右肩から倒れる。人生終了な感じ、かな。血が流れてるのが見える。えー、こんなんで死ぬのか。僕。それはちょっと嫌なんだけどなぁ。どうせならお菓子に埋もれて死ぬのがいい。なんかヤバい奴に絡まれたせいで死ぬとか、あんまり過ぎないかな。なんか悪いことしたっけ。

コンビニ袋の中身がそこらに散らばっている。手を放してしまっていたらしい。食べたかったお菓子が地面に転がっていた。目が合った。笑顔で、お菓子を手にしていて、『おいしくて つよくなる』

ビスコだった。

強くなりたい。そう思う。本当にそう思う。自分をこんなにしたあの男を一発でいいからぶん殴ってやりたい。ゆっくりと足音が近付いてくる。

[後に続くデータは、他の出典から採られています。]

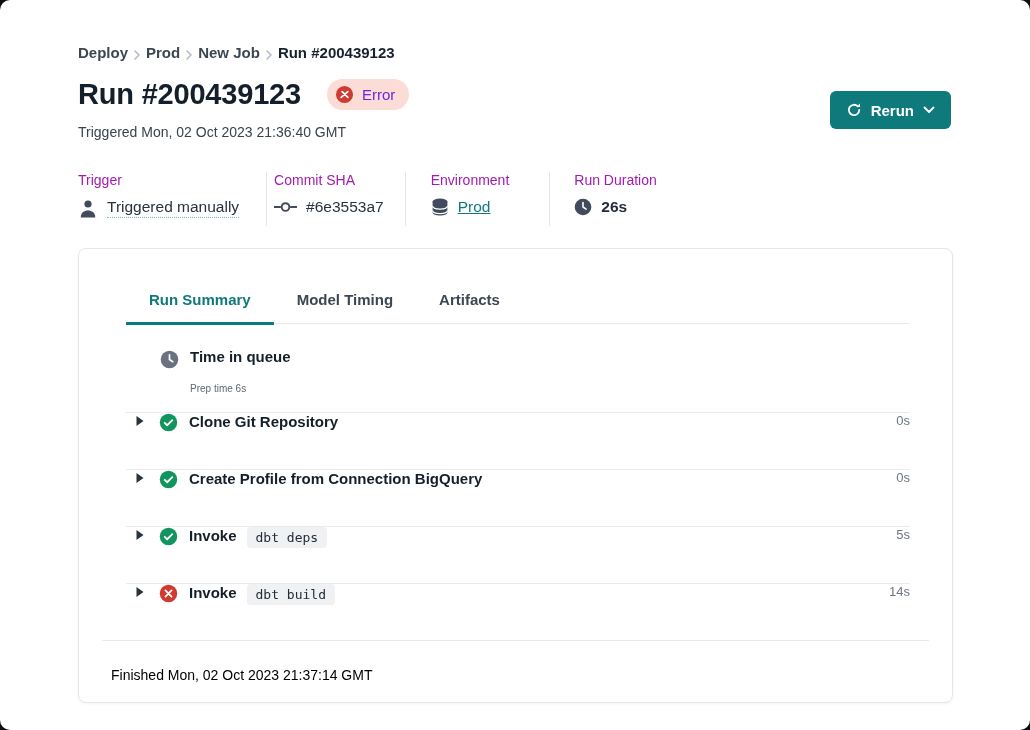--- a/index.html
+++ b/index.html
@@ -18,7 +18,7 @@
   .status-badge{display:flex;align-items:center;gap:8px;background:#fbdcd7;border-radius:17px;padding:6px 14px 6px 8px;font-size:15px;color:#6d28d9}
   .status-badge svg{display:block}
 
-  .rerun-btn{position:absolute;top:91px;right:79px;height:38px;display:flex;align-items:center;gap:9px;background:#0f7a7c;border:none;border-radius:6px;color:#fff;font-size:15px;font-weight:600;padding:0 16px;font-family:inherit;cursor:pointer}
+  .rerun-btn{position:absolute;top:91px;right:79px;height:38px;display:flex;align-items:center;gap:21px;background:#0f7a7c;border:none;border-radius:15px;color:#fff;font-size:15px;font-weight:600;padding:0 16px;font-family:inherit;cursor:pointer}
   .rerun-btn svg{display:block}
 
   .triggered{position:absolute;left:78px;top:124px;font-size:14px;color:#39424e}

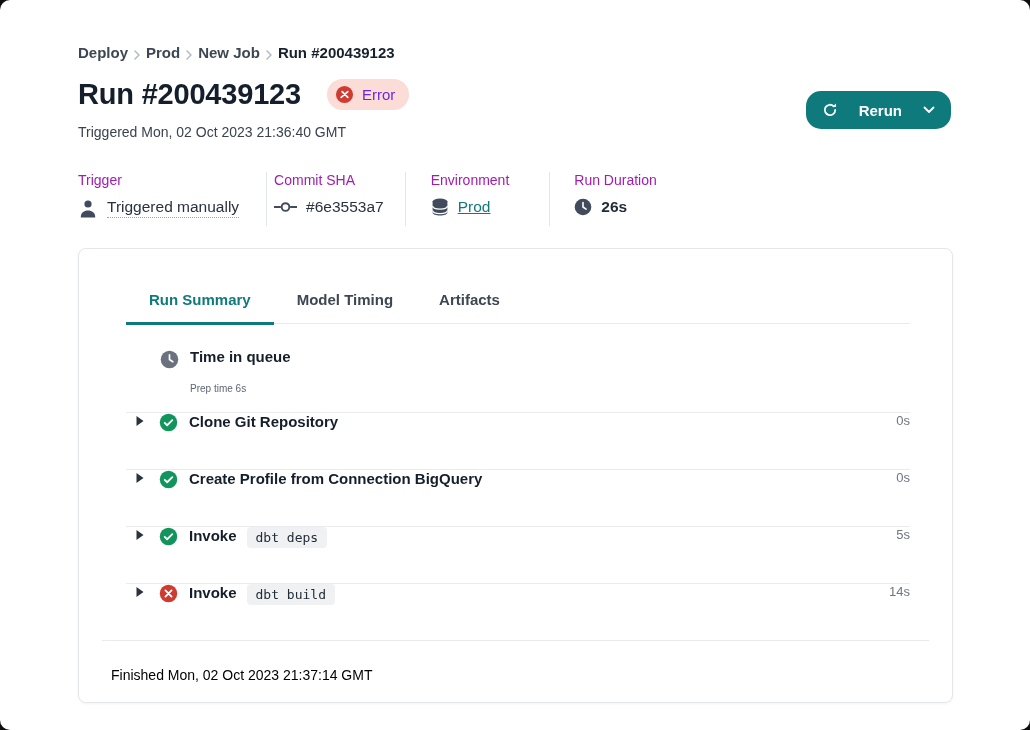--- a/index.html
+++ b/index.html
@@ -31,7 +31,7 @@
   .meta-col:nth-child(2){padding-left:7px;padding-right:21px}
   .meta-col:nth-child(3){padding-left:25px;padding-right:40px}
   .meta-col:nth-child(4){padding-left:24px}
-  .meta-label{font-size:14px;color:#a21caf;margin-bottom:10px}
+  .meta-label{font-size:14px;color:#0369a1;margin-bottom:10px}
   .meta-value{display:flex;align-items:center;gap:9px;font-size:15.5px;color:#28323e}
   .meta-value svg{display:block;flex:none}
   .tooltip-value{border-bottom:1.5px dotted #7ab4c4;padding-bottom:1px;cursor:pointer}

死ぬ前にせめてビスコを食べようと手を伸ばす。掴んだ。でも、袋をやぶく余裕は無くて、もういいやと外袋のまま口に放り込む。噛んで、飲み込んだ。

体の隅から隅まで、何かが駆け巡るような感覚。

「死ねやオラァァァァァァァァ!!」

男は鉄の棒を振り上げて、僕を殺そうとする。が、止まった。止めていた。しかも片手で。なんだこれ。男も不思議そうな顔をした。たぶん僕もこんな顔をしている。そしてもう片方の手が空いてることに僕は気付いて、男の胴体がガラ空きだったので殴ってみる。

「えい」
「ぐげっぼるぶはっ!?」

謎の言語を伴って、男は公園の端まで飛んでった。男を吹き飛ばした拳を見た。指はしっかり五本あって、普通の人間のものだった。ちょっと安心。したところでポケットで振動。メールだ。

『予選通過おめでとうございます。追って連絡致しますので、本戦開始までお待ちください』

今の襲撃はなにかの予選だったらしく、しかも本戦行きが決まったらしい。戦、と付いてるからには闘うんだろう。なんのために?と思ったけど、その説明もおいおいあるに違いない。とりあえず今はそれでいいやと思った。

やってやった、という感情が全身に広がっている。ねっころがってしまいたい気分だったけれど、ここで自分の体が貫通されていたことを思い出した。でもなんか今の僕は強いので、引っこ抜いても大丈夫な気がした。

「えい」

引っこ抜いて、安心して、僕はそこに寝た。